It may not be surprising to hear, as in most subject areas, that there is a substantial amount of mathematics in Optics. Luckily for most of us (or unluckily if you like maths) this maths is ‘hidden’ by using rule of thumb systems, data tables or computer software that does all the work for us.

This is also largely true of Optics, though there are some purists out there who prefer the aid of mathematical equations in deriving specific results. I am naturally one of those purists, proud of it too. However, there are some equations that are routinely used in practice, both by Dispensing Opticians, and Optometrists.

Firstly let us consider something fundamental, the power of a correcting lens. In times of old, lenses were given in terms of their focal lengths – the point at which parallel light comes to a focus behind the lens. This was not an ideal system. You may have noticed that when we test eyes, sometimes we need to use a combination of lenses. In the focal length system, if we wanted to add a one metre lens to a two metre lens, the resultant lens is a 66.67cm lens. How does that work?

The total lens power in focal lengths for thin lenses (I think we should avoid thick lens theory at this stage) is:

ftotal = (1/f1 + 1/f2)-1

But there is a better way! The French Ophthalmologist Ferdinand Monoyer pioneered the use of the dioptre to measure spectacle lenses in 1872. The dioptre is the reciprocal of the focal length (F = 1/f) meaning that if we wanted to add a one dioptre lens to a three dioptre lens, the resultant power is four dioptres. Although Maths is fun (citation needed), this additive method is clearly simpler than the more error prone method of focal lengths.
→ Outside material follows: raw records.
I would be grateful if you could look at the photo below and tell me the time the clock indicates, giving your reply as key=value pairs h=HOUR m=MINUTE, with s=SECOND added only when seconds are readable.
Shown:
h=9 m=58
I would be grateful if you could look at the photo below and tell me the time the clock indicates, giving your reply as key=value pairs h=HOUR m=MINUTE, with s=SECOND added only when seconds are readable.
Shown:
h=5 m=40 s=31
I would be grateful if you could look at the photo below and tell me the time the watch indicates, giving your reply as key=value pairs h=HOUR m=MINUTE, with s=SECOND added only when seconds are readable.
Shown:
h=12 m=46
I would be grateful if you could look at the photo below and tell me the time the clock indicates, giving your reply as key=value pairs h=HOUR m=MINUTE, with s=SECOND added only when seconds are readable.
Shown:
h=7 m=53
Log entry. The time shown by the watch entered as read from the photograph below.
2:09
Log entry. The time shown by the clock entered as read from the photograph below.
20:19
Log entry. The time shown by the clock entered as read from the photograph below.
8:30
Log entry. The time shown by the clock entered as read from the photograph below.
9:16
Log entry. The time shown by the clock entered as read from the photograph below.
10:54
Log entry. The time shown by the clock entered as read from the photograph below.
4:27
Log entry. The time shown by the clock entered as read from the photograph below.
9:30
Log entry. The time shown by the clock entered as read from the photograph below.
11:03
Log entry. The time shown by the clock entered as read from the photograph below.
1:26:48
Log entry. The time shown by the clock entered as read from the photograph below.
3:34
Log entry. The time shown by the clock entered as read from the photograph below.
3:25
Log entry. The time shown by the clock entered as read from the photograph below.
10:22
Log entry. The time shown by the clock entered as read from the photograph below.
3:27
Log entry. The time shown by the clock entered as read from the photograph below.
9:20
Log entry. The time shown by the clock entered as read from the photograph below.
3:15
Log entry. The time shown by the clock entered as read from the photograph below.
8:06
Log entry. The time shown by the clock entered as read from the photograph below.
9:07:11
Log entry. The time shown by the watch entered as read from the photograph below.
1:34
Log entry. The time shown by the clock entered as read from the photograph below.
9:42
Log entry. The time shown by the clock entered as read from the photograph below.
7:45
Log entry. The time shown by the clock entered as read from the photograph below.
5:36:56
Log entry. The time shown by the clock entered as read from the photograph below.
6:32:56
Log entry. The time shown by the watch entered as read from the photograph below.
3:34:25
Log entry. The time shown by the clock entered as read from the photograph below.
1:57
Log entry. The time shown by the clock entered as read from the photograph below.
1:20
There are also expressions used to calculate the expected lens thickness. They are very accurate and I use them a lot. If we perturb some parameters, we can see how the overall result changes. Doing so indicates some expected relations, like an increase in the prescription relates to an increase in lens thickness. Frame dimensions make a big difference too as well as physiology, with patients with a larger distance between their eyes (up to a point) having a more favourable case to keep the thickness down.

A number of equations relate to the effective power of a spectacle lens. This means that although a lens has a specific power, the power that reaches the eye is not necessarily the same. Some of the factors that contribute to this include the angle of the lens before the eye and the distance between the back surface of the lens and the eye. Let us look at this last case;

FEff = F/(1-dF)

Wear FEff is the effective power of the lens, F is the measured power of the lens and d is the distance in metres between the back surface of the lens and the eye. It can be observed that in small powers, or for small values d that there is barely a change to the effective power. The case where d = 0 very accurately describes the case of contact lenses. Interestingly, the equation correctly predicts that if one holds a positive powered lens far enough away, it behaves like a negative powered lens. The image through the lens is also reversed. To see this, let us imagine a lens of power +2.00 held a metre away. In this case +2.00/(1-1*2.00) = -2.00. Luckily we don’t routinely fit our spectacle lenses a metre away...

That’s all I have time for today, there are many more equations we could have looked at, some would be a lot more unkind to inflict you with!